Some updates

Things have been a little busy around these parts so posting has slowed down.  I am arguably keeping pace with my Kierkegaard reading schedule (almost finished his Eighteen Upbuilding Discourses) but have not had time or energy to post on them.

Though I have abandoned my sentence-a-day translation project I have picked up on another idea.  With some renewed interest in psychoanalysis I began exploring some of the resources from La Borde clinic in France which embraces an ‘experimental(?)’  approach to mental illness.  Its founder Jean Oury is part of the Lacanian school of psychoanalysis and worked alongside figures such as Felix Guattari.  Looking at Oury’s works I noticed that none have as yet been officially translated into English.  So I got the public library to bring a copy of his work Creation et Schizophrenie.  This collection reflects a series of seminars (1987-88) in which Oury seeks to transcend “the artificial distinction between ‘normal’ and ‘pathological’.”  I am little skeptical of this language as I still feel there was a ‘romantic’ period in the development of our understanding of mental illness.  It will, however, be interesting to see how Oury develops this notion as works such as Delueze and Guattari’s Capitalism and Schizophrenia deal more with a social construct as opposed to an individual pathology.  In any event I will post my translation over at writing in tongues and note updates here.  I have just completed and posted the Preface or Averstissement.

Fear-less . . . that’s just crazy talk

I have for some time, and mostly on the back-burner, tried to understand the 1960s-70s conversation about the social context of mental illness in light of contemporary experience.  The basic tension being whether the determinant role in mental illness can be fixed primarily on biological factors or social factors.  High school was my first encounter with mental illness when a good friend was diagnosed with depression.  I can still remember him talking about ‘chemical imbalances’ and as I recall this was also presented to us in a class.  The basic point of focusing on biology was so that individuals would not equate their experience with their identity or ability.  They could no more ‘create’ or ‘identify’ with their condition as could someone with a cold or flu.  This sort of conversation also placed hope in science as the messianic figure for those in bondage.

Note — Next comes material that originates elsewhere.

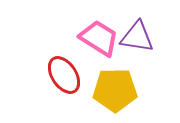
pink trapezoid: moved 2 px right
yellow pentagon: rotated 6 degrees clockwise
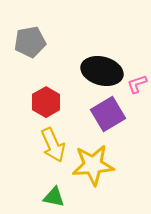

I find it unfortunate that the conversation continues to be reduced to the need for a bio-medical cure and that other forms of response are basically the bandage which keeps the individual from completely being bled out.  Now I want to be clear that I am not opposed to medications that respond to mental illness (though I remain supremely frustrated in how they get distributed and the ‘results’ they offer).  What I want to consider is simple.  Regardless of an illness’ origin and manifestation how would a person respond to their symptoms (apathy, melancholy, hallucinations, paranoia, etc.) if they lived in an environment that actively and rigorously rooted out expressions of fear or the factors which most commonly lead people to be afraid.

I don’t really care at the moment about whether or not this possible.  I just want to consider what it would be like for someone to experience symptoms of mental illness (assuming they are somehow of independent origin) without being afraid of them.  What if there was no fear of hearing voices only a need to process what they said.  What if there was no fear of apathy but a space to rest and act without the spectre of productivity.  These ‘services’ are already offered but they stand distinctly under the banner of ‘sick’ (dysfunctional, abnormal, absurd, etc.).  There is a lot of talk about dealing with the ‘stigma’ of mental illness but until we consider that the power to make it an ‘illness’ is held directly within the stigma I don’t see it being taken seriously.  The typical response of dismantling stigma is to handle a person with ‘kid-gloves’ that still perpetuates diminished status.  How then can we nourish lives that can withstand the fearful realities of life or must we ‘flee Babylon’ and created spaces (perhaps like L’Arche or La Borde) where another manner of life is possible?  And what of the church in all this?  I don’t see those addressing a mental illness flocking to my congregation.  And yet there are so many individuals and families struggling under this burden.